Models like the one in the new study can allow us to rewind the clock and watch this dissection take place. If a deposit of copper, for example, is found in one country, such reconstructions allow us to work out where its once-connected shards may have ended up, effectively creating the treasure maps of the modern era.
Rewinding the jigsaw
Re-creating the Mediterranean’s geologic evolution since the Triassic period presented some serious challenges. Scientists have had a broad understanding of the region’s tectonic history for some time now, but the labyrinthine geological jigsaw made a more detailed analysis daunting.
“The Mediterranean is a dog’s breakfast,” says Robert Stern, a plate tectonics expert at the University of Texas at Dallas who was not involved with the work.
Within this messy region, several geologists had previously found hints of the existence of a lost continent, but key details in its story were proving to be elusive. Its remains are strewn across 30 or so countries, each with their own models, maps, survey techniques, and terminologies. The continent even had a range of possible names in the literature.
To sort things out, the team spent 10 years collecting a deluge of geological and geophysical data from all over the region and plugging it into their model, using a software called GPlates. In the last 15 years or so, this software, which van Hinsbergen describes as “relatively idiot-proof,” has allowed for more detailed visualization and tweaking of plate tectonics systems. The team’s painstaking process revealed the missing chapters in this lost continent’s tangled tour.
Around 240 million years ago, Greater Adria was part of the Pangea supercontinent, squashed up against what is now northern Africa, Spain, and southern France. It broke away from Africa 20 million years later, then separated from France and Spain 40 million years after that to become an isolated continent.
Although its geography remains unclear for now, it was probably a bit like the largely submerged continent of Zealandia, with chunks of land (in this case, New Zealand and New Caledonia) sticking up from the sea. It might also have been a bit like the Florida Keys, with an archipelago of non-volcanic islands propped up above the waves.

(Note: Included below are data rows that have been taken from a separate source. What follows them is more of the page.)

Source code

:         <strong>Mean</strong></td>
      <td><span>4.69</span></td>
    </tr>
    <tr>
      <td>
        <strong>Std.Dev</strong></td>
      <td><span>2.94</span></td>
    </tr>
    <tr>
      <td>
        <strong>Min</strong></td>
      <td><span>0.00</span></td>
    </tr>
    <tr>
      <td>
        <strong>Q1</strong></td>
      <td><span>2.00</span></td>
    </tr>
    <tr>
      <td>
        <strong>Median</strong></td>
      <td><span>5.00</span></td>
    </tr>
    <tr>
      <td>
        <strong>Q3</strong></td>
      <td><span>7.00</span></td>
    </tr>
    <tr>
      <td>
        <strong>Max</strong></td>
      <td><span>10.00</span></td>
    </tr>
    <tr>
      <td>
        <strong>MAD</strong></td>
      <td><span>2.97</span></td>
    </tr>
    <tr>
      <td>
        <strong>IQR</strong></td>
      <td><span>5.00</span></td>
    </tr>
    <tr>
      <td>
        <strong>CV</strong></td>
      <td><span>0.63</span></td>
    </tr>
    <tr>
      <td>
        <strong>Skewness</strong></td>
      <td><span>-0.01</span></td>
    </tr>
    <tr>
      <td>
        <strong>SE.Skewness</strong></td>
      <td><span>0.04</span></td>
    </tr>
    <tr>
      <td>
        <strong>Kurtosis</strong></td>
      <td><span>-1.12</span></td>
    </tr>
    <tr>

The destruction of Greater Adria began in earnest 100 million years ago, when it encountered what is now southern Europe and parts of it dove beneath a range of plates all over the region. This scattershot subduction of the continent meant that “every little piece had its own history,” van Hinsbergen says. “And then you end up with the mess that is now the Mediterranean.”
Crucially, though, “if continents disappear, they tend to leave marks,” van Hinsbergen says, and that includes the scars of mountain building.
You can make mountains when two continents collide, as what happened to form the Himalaya mountain range. But you don’t always need a collision zone to make mountains. Subducting plates may also have their top layers scraped off by the upper plate, says Stern, and these scrapings can accumulate and crunch up to form mountains. (Also find out what happens in the rare case of an oceanic plate peeling apart.)
This principle was vital for reconstructing the Mediterranean’s past, van Hinsbergen says. Geologists can match the amount of mountain-building leftovers seen today to the length of the section of the original plate that has been swallowed into the underlying mantle, which allows them to more precisely model the pieces of the ancient jigsaw puzzle.
This work has “clearly been a monumental undertaking,” says geophysicist Dietmar Müller, co-leader of the EarthByte Project at the University of Sydney, the research group that developed GPlates. The effort that went into it is comparable to that involved in his own group’s re-creation of the entire planet’s tectonic story—but what this new work loses in sheer scale, he says, it makes up with breathtaking detail.